Copy every line of text in the listing below word for word, and leave out the pictures.

■ ■ ■ ■ ■

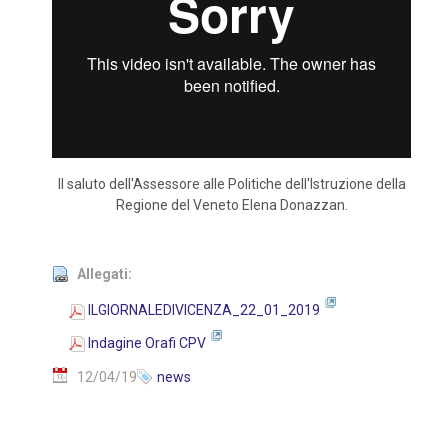
Il saluto dell'Assessore alle Politiche dell'Istruzione della
Regione del Veneto Elena Donazzan.
Allegati:
ILGIORNALEDIVICENZA_22_01_2019
Indagine Orafi CPV
12/04/19
news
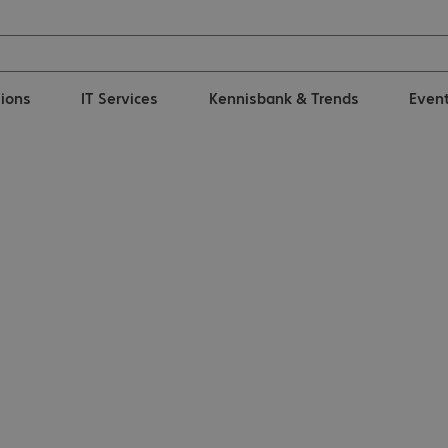
tions
IT Services
Kennisbank & Trends
Even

■ ■ ■ ■ ■

OUTPUT OF THE EXERCISE:
Il saluto dell'Assessore alle Politiche dell'Istruzione della
Regione del Veneto Elena Donazzan.
Allegati:
ILGIORNALEDIVICENZA_22_01_2019
Indagine Orafi CPV
12/04/19
news
tions
IT Services
Kennisbank & Trends
Even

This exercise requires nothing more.